US Charges Russian for Allegedly Helping GRU Spies Target Ukrainian Government Systems with Data-Destroying Malware

Cover Image

The US Department of Justice has charged a 22-year-old Russian civilian, Amin Stigal, with conspiracy to destroy Ukrainian government computer systems as part of a widespread hacking effort by Russia ahead of its illegal invasion of Ukraine.

According to US prosecutors in Maryland, Stigal helped set up servers used by Russian government hackers to launch destructive cyberattacks on Ukraine government ministries in January 2022, a month before the Kremlin ordered tanks and troops to cross Ukraine's borders.

The cyberattack campaign, known as "WhisperGate," relied on so-called wiper malware that masqueraded as ransomware but deliberately and irreversibly scrambled the data on infected devices. Prosecutors said the cyberattacks were designed to "sow concern" among Ukrainian civil society about the safety of their government's systems.

a screenshot of the FBI's wanted poster of AMIN STIGAL, a Russian man accused of conspiracy to hack Ukrainian government systems.
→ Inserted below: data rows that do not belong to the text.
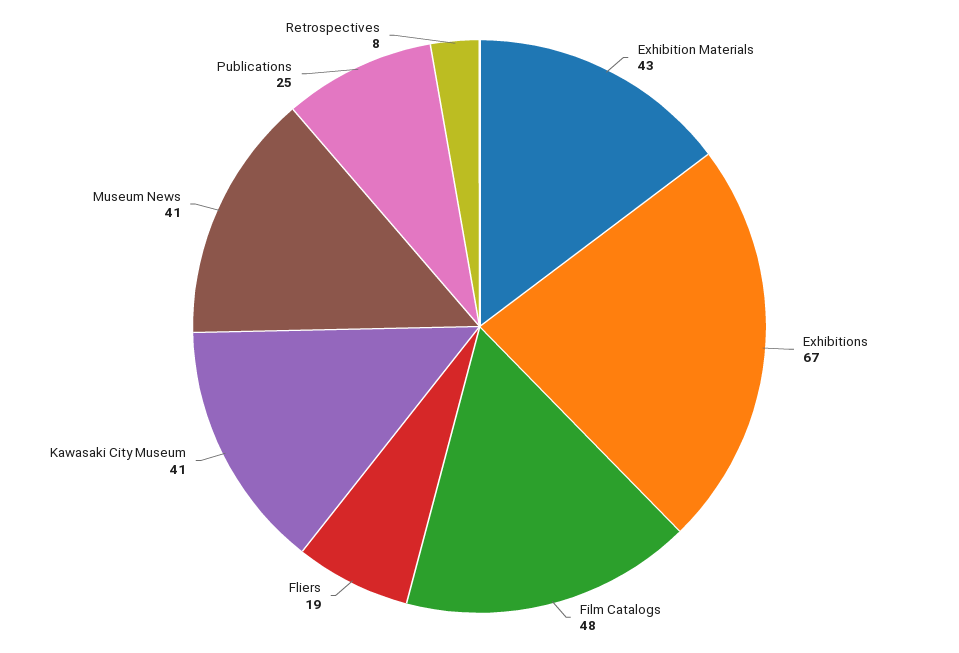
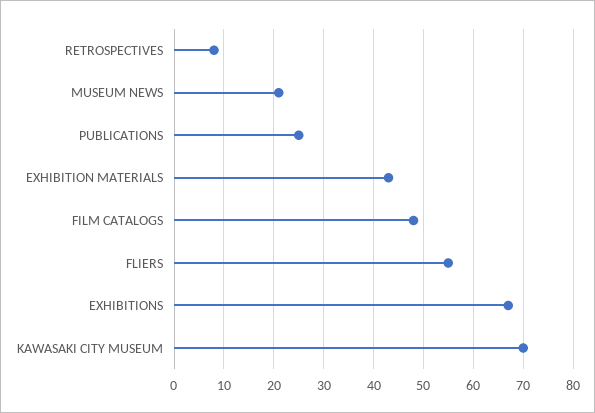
Fliers: 19 -> 55
Kawasaki City Museum: 41 -> 70
Museum News: 41 -> 20

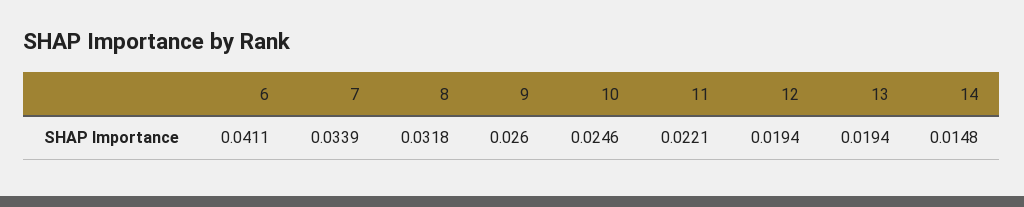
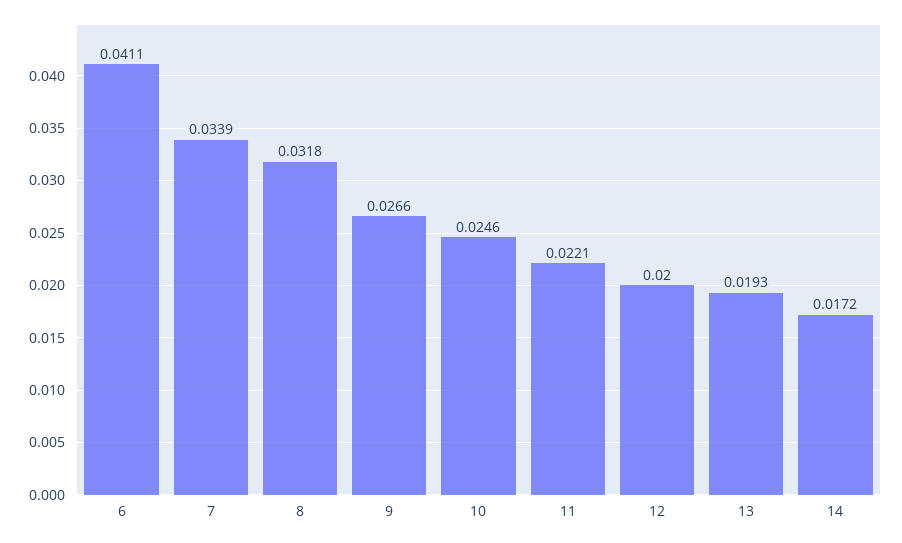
9: 0.026 -> 0.0266
12: 0.0194 -> 0.02
13: 0.0194 -> 0.0193
14: 0.0148 -> 0.0172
Stigal is also accused of helping the hackers working for Russia's military intelligence unit, known as the GRU, to target allies of Ukraine, including the United States, according to the indictment against Stigal that was unsealed on Wednesday.

According to the unsealed indictment, Stigal allegedly used cryptocurrency to pay for and set up servers from an unnamed US-based company, which allowed the Russian GRU hackers to launch their cyberattacks targeting the Ukrainian government with the data-destroying malware.
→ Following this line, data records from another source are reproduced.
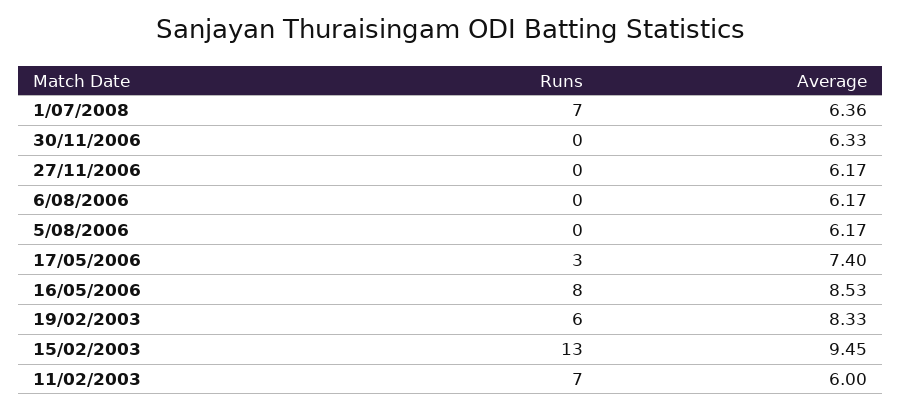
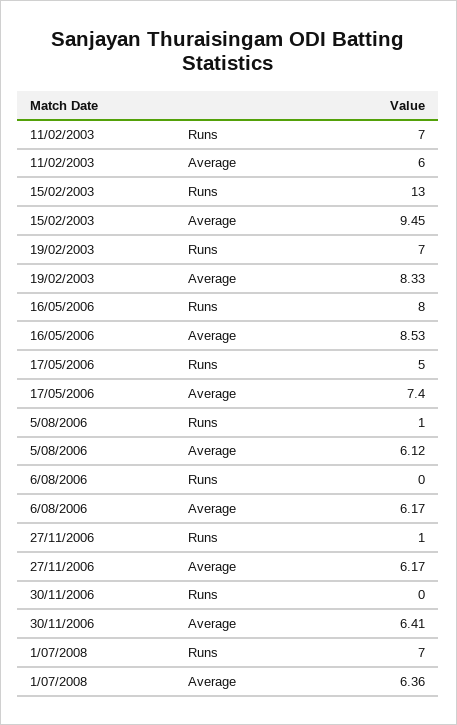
Average, 30/11/2006: 6.33 -> 6.41
Runs, 27/11/2006: 0 -> 1
Runs, 5/08/2006: 0 -> 1
Average, 5/08/2006: 6.17 -> 6.12
Runs, 17/05/2006: 3 -> 5
Runs, 19/02/2003: 6 -> 7

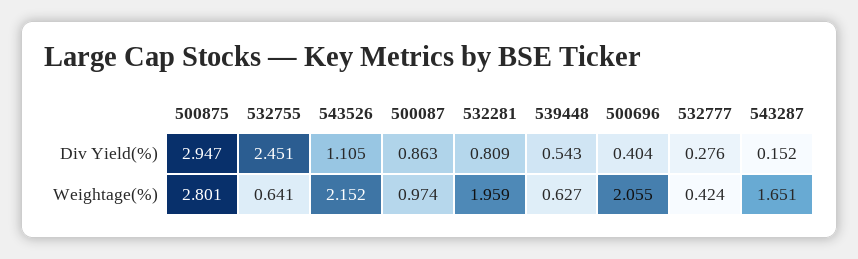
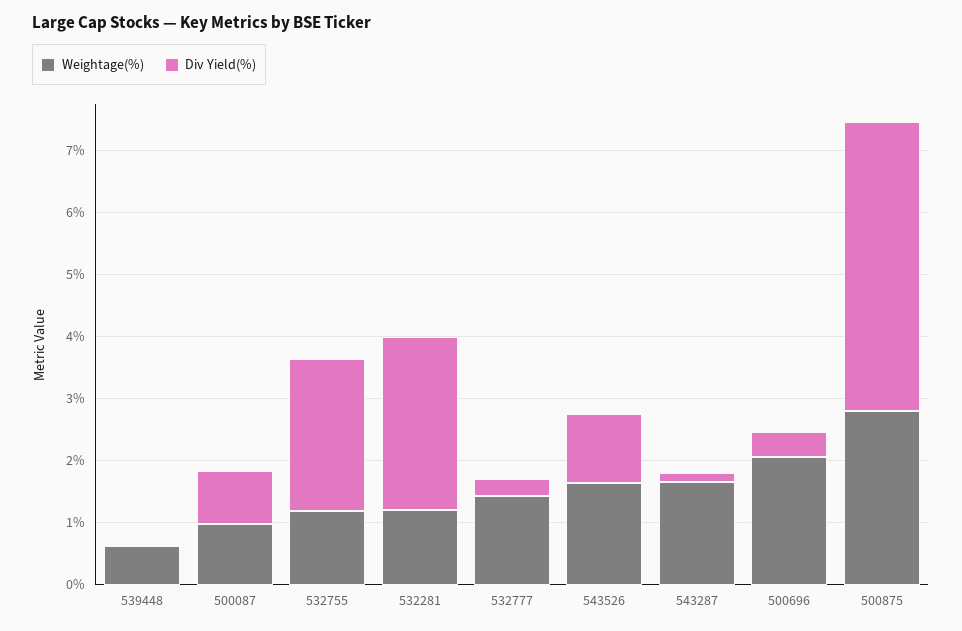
Div Yield(%), 500875: 2.947 -> 4.6
Div Yield(%), 532281: 0.809 -> 2.8
Div Yield(%), 539448: 0.543 -> 0
Weightage(%), 532755: 0.641 -> 1.2
Weightage(%), 543526: 2.152 -> 1.6
Weightage(%), 532281: 1.959 -> 1.2
Weightage(%), 532777: 0.424 -> 1.4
The Russian hackers stole reams of data during the cyberattacks, including citizens' health data, criminal records, and motor insurance data from Ukrainian government systems, the indictment alleges. The hackers later advertised the data for sale on known cybercrime forums.

US prosecutors say the Russian hackers also targeted an unnamed US government agency based in Maryland dozens of times between 2021 and 2022 prior to the invasion, allowing prosecutors in the district to take jurisdiction over the case and seek to charge Stigal.

Later in October 2022, the Russian hackers used the same servers set up by Stigal to target the transportation sector of one unnamed central European country, which US prosecutors said delivered civilian and military aid to Ukraine following the invasion. The incident matches the timing of an October 2022 cyberattack in Denmark, which caused mass outages and delays across the country's railway network at the time.

The US government said it's offering a $10 million bounty for information leading to the whereabouts or capture of Stigal, who remains at large and is believed to be in Russia.

Stigal faces up to five years in prison if convicted.